Metano in etilene grazie alla luce solare: svolta nella chimica sostenibile

Dall’Australia una nuova tecnologia che sfrutta l’energia solare per convertire il gas serra metano in un ingrediente chiave per plastica e tessuti, riducendo emissioni e costi energetici

Redazione

Sfruttare il sole per trasformare un gas serra in un materiale indispensabile: è l’innovazione firmata dall’Università del Queensland, dove un team internazionale ha messo a punto un metodo rivoluzionario per convertire il metano in etilene, elemento chiave nella produzione di plastica e fibre tessili. La scoperta combina efficienza industriale e sostenibilità ambientale, offrendo nuove prospettive per affrontare le emissioni di metano, particolarmente critiche in Australia.

Il metano diventa etilene grazie alla luce solare

Tradizionalmente, la lavorazione del metano richiede temperature estremamente elevate, con consumi energetici elevati e notevoli impatti ambientali. Il nuovo approccio del team guidato dall’Honorary Professor Lianzhou Wang e dal dottor Zhiliang Wang sfrutta invece l’intensa radiazione solare australiana per alimentare un catalizzatore innovativo, in grado di trasformare il metano in etilene in modo più pulito e sostenibile.

Al centro del processo c’è una lega palladio-oro combinata con biossido di titanio, che guida la reazione chimica lungo un percorso preferenziale, evitando la completa ossidazione del metano in anidride carbonica. “È come unire due catalizzatori in un cocktail, dove la lega esalta le migliori caratteristiche di entrambi i metalli”, spiega Dr Wang.

Il risultato è una conversione più controllata e mirata, che permette di ottenere etilene – essenziale per plastica, fibre tessili e solventi – riducendo al contempo sprechi energetici ed emissioni nocive.

Una soluzione concreta per le emissioni e per l’industria

Oltre ai vantaggi produttivi, la tecnologia offre un potenziale impatto ambientale significativo.
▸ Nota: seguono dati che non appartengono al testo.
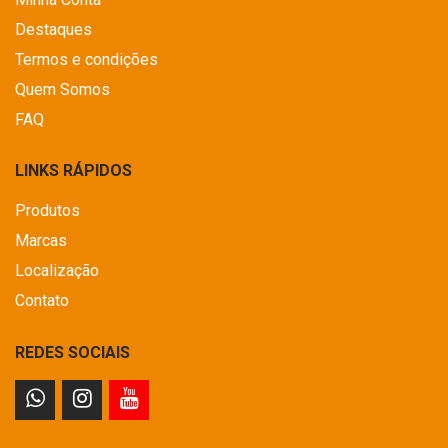
Destaques
Termos e condições
Quem Somos
FAQ
LINKS RÁPIDOS
Produtos
Marcas
Localização
Contato
REDES SOCIAIS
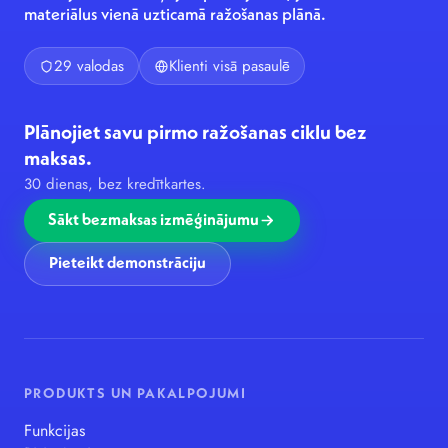
materiālus vienā uzticamā ražošanas plānā.
29 valodas
Klienti visā pasaulē
Plānojiet savu pirmo ražošanas ciklu bez
maksas.
30 dienas, bez kredītkartes.
Sākt bezmaksas izmēģinājumu
Pieteikt demonstrāciju
PRODUKTS UN PAKALPOJUMI
Funkcijas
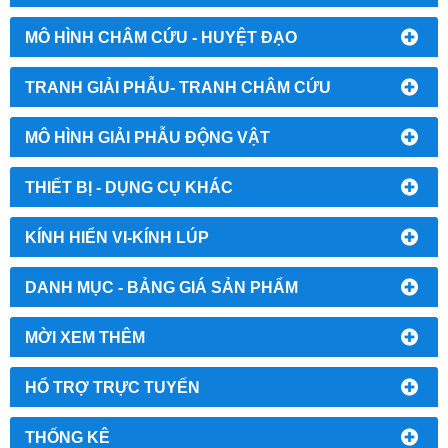
MÔ HÌNH CHÂM CỨU - HUYỆT ĐẠO
TRANH GIẢI PHẪU- TRANH CHÂM CỨU
MÔ HÌNH GIẢI PHẪU ĐỘNG VẬT
THIẾT BỊ - DỤNG CỤ KHÁC
KÍNH HIỂN VI-KÍNH LÚP
DANH MỤC - BẢNG GIÁ SẢN PHẨM
MỜI XEM THÊM
HỔ TRỢ TRỰC TUYẾN
THỐNG KÊ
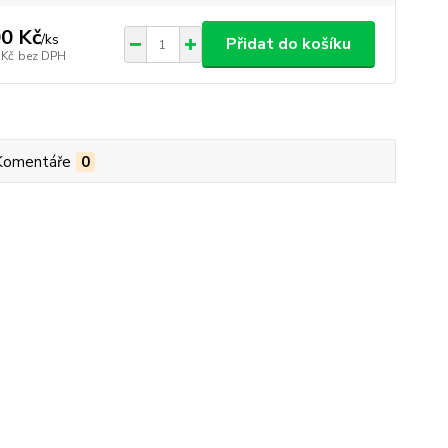
0 Kč
/
ks
Přidat do košíku
 Kč
bez DPH
Komentáře
0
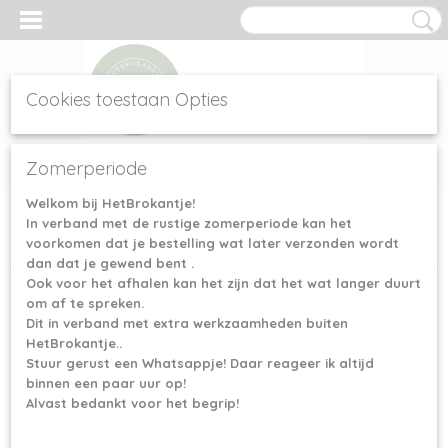
Cookies toestaan Opties
Inloggen
Registreren
UW WINKELWAGEN
Zomerperiode
Geen producten
(0)
Welkom bij HetBrokantje!
In verband met de rustige zomerperiode kan het
Home
>
haak&Brei accessoires
>
Mandala ringen & beursbeugels
voorkomen dat je bestelling wat later verzonden wordt
>
Metalen mandala ring - 85 cm
dan dat je gewend bent .
Ook voor het afhalen kan het zijn dat het wat langer duurt
om af te spreken.
Dit in verband met extra werkzaamheden buiten
HetBrokantje..
Stuur gerust een Whatsappje! Daar reageer ik altijd
binnen een paar uur op!
Alvast bedankt voor het begrip!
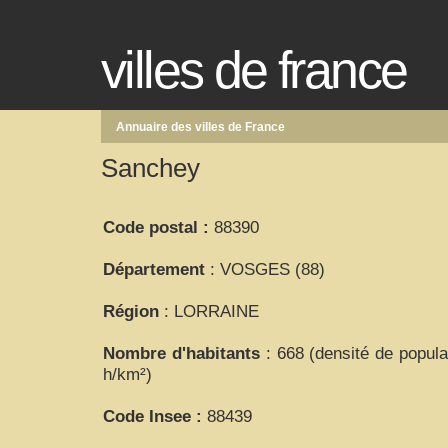
villes de france
Annuaire des villes de France
Sanchey
Code postal :
88390
Département
: VOSGES (88)
Région
: LORRAINE
Nombre d'habitants
: 668 (densité de popula
h/km²)
Code Insee :
88439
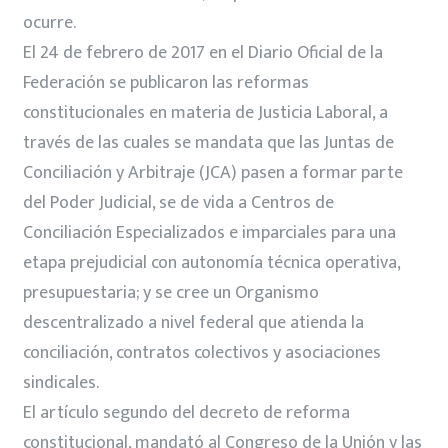
ocurre.
El 24 de febrero de 2017 en el Diario Oficial de la
Federación se publicaron las reformas
constitucionales en materia de Justicia Laboral, a
través de las cuales se mandata que las Juntas de
Conciliación y Arbitraje (JCA) pasen a formar parte
del Poder Judicial, se de vida a Centros de
Conciliación Especializados e imparciales para una
etapa prejudicial con autonomía técnica operativa,
presupuestaria; y se cree un Organismo
descentralizado a nivel federal que atienda la
conciliación, contratos colectivos y asociaciones
sindicales.
El artículo segundo del decreto de reforma
constitucional, mandató al Congreso de la Unión y las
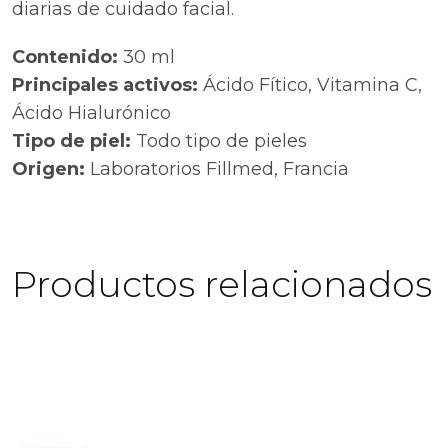
diarias de cuidado facial.
Contenido:
30 ml
Principales activos:
Ácido Fítico, Vitamina C,
Ácido Hialurónico
Tipo de piel:
Todo tipo de pieles
Origen:
Laboratorios Fillmed, Francia
Productos relacionados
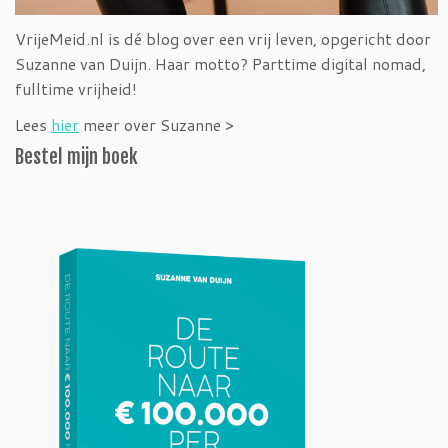
VrijeMeid.nl is dé blog over een vrij leven, opgericht door
Suzanne van Duijn. Haar motto? Parttime digital nomad,
fulltime vrijheid!
Lees
hier
meer over Suzanne >
Bestel mijn boek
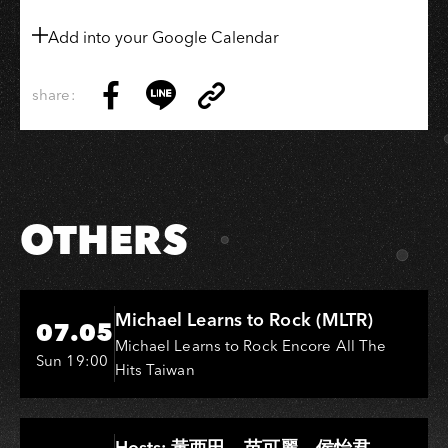
Add into your Google Calendar
share:
Copy
Share
Share
Copy
Link
on
on
Link
Facebook
LINE
OTHERS
Hi-Ing Music Hall
Michael Learns to Rock (MLTR)
07.05
Michael Learns to Rock Encore All The
Sun 19:00
Hits Taiwan
Hi-Ing Music Hall
Hosts: 黃西田、苗可麗、侯怡君．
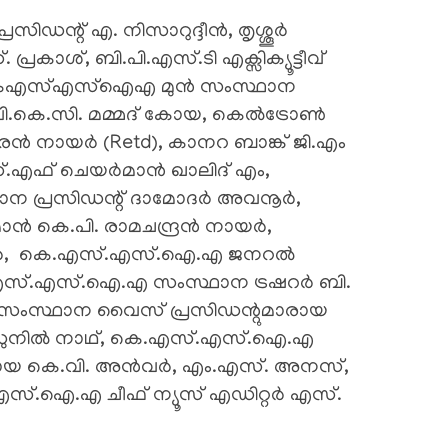
ന്റ് എ. നിസാറുദ്ദീൻ, തൃശ്ശൂർ
ാശ്, ബി.പി.എസ്.ടി എക്സിക്യൂട്ടീവ്
 കെഎസ്എസ്ഐഎ മുൻ സംസ്ഥാന
ി.കെ.സി. മമ്മദ് കോയ, കെൽട്രോൺ
 നായർ (Retd), കാനറ ബാങ്ക് ജി.എം
.എഫ് ചെയർമാൻ ഖാലിദ് എം,
 പ്രസിഡന്റ് ദാമോദർ അവനൂർ,
ൻ കെ.പി. രാമചന്ദ്രൻ നായർ,
, കെ.എസ്.എസ്.ഐ.എ ജനറൽ
എസ്.എസ്.ഐ.എ സംസ്ഥാന ട്രഷറർ ബി.
ംസ്ഥാന വൈസ് പ്രസിഡന്റുമാരായ
ി. സുനിൽ നാഥ്, കെ.എസ്.എസ്.ഐ.എ
ാരായ കെ.വി. അൻവർ, എം.എസ്. അനസ്,
എസ്.ഐ.എ ചീഫ് ന്യൂസ് എഡിറ്റർ എസ്.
In Australia, le emissioni di metano derivanti dall’agricoltura e dall’estrazione di carbone superano quelle di anidride carbonica, e trasformarle in un prodotto utile potrebbe rappresentare un passo importante per la sostenibilità.

Secondo i ricercatori, il sistema potrebbe essere installato direttamente vicino alle fonti di emissione, come strutture agricole o miniere, attraverso letti di fotocatalizzatori posizionati sui tetti o in altre superfici esposte al sole. “Il nostro catalizzatore attuale contiene metalli costosi come l’oro, ma stiamo esplorando alternative più economiche come il ferro, anch’esso ampiamente disponibile“.

Questa innovazione, combinando energia solare e chimica avanzata, trasforma un problema ambientale in un’opportunità industriale concreta, aprendo la strada a un futuro in cui energia pulita e materiali indispensabili alla vita quotidiana possono nascere dallo stesso processo.